Exploring an Unknown UI
Before you can write a selector, you need to know the element tree. ui-automata ships CLI tools for inspecting a live Windows UI.
The same tools are exposed as MCP actions, so the AI agent and the workflow author are working from identical information. There is no separate "agent view" of the UI.
This is the first step of every new workflow: explore first, write selectors second.
The Live Inspector
For mouse-driven interactive exploration, run ui-inspector from a terminal on the Windows machine:
ui-inspector
Move the mouse over any element in any window. The inspector:
- Highlights the element under the cursor with an on-screen overlay rectangle
- Prints the full ancestor chain to the terminal, from the desktop root down to the hovered element, cleared and refreshed on every move
[desktop] "Desktop 1" class=#32768 id=
└─ [window] "Untitled - Notepad" class=Notepad id=
└─ [pane] "" class=NotepadTextBox id=
└─ [document] "Text editor" class=RichEditD2DPT id= value= enabled=true rect=(0,0,400,200)
Every line shows the element's role, name, class, AutomationId, value, enabled state, and bounding rect — exactly the properties you need to write a selector.
Use ui-inspector to answer:
- What is the role and name of the element I need to target?
- Does it have an AutomationId I can anchor on?
- Which container is the right boundary for a
Stableanchor?
Press Ctrl-C to exit.
Step 1: Find the Window
List all top-level windows to get the HWND, PID, process name, and title of the target application.
list-windows
Output:
--- Window #1 ---
hwnd : 0x1234ab
process : notepad (pid 4812)
title : Untitled - Notepad
type : window
class : Notepad
id :
bounds : x=100 y=80 w=800 h=600
Note the hwnd — it uniquely and stably identifies the window for all subsequent calls.
The MCP equivalent for agents: desktop list_windows.
Step 2: Walk the Element Tree
Dump the full UIA element tree for a window by its HWND. Output is YAML.
element-tree 0x1234ab
This walks the entire subtree and prints every element with its role, name, class, AutomationId, and bounds. For a complex application this can be large — pipe through a pager or redirect to a file.

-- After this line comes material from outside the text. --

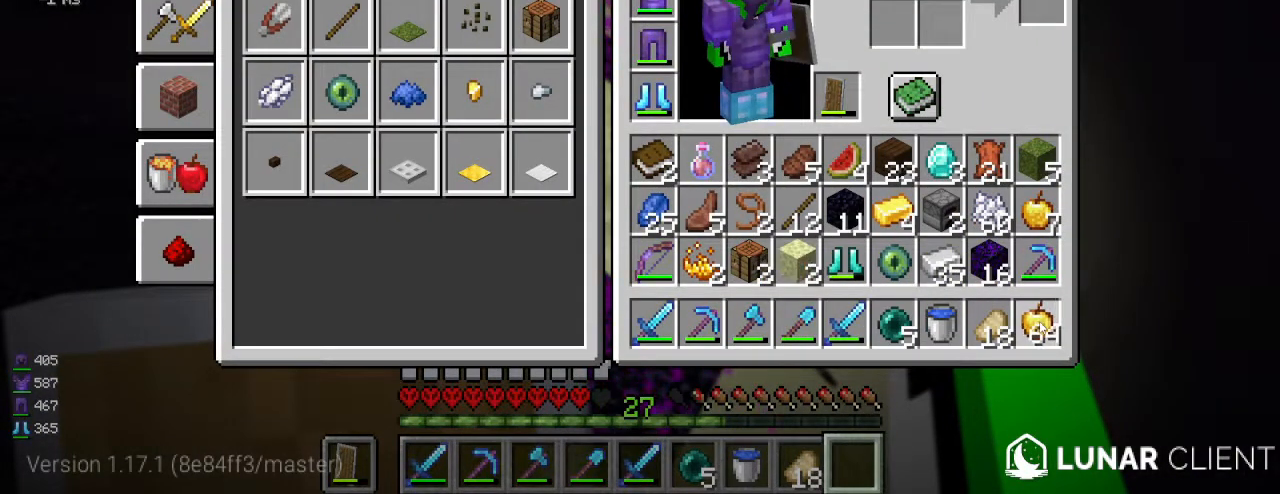
{"keys": [], "mouse": [], "events": []}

The MCP equivalent for agents: desktop element_tree hwnd=0x1a2b3c, which also accepts an optional selector to filter output to matched subtrees.
What to look for:
- Role — the UIA control types in use (
button,edit,list item,tree item,document, etc.) - Name — accessible names, which are what
[name=...]predicates match - AutomationId — developer-assigned IDs, the most stable anchoring point when present
- Parent and Siblings — which containers wrap which controls, to decide where to put anchors
Elements with role=window in the tree are hosted child windows (e.g. embedded WebView, ActiveX, or Win32 controls inside a WPF shell). Their leaf descendants are reachable via >>, but the role=window element itself cannot be used as a selector target.
Step 3: Testing a Selector
Once you have a candidate selector, verify it before committing it to a workflow.
Pass --interactive to element-tree to enter REPL mode. On startup it constructs the element tree and caches it, then waits for selector input. Because queries run against the cache, results are instant and deterministic — no live UIA round-trips.
Below, we run it against an Explorer window, find the file list, and enumerate all items in it.
element-tree 0x80818 --interactive
constructing element tree ... done
$ >> [role=list]
[role=list][name="Items View"] rect=(1163,90,841,390)
$ >> [role=list][name="Items View"] > [role=list item]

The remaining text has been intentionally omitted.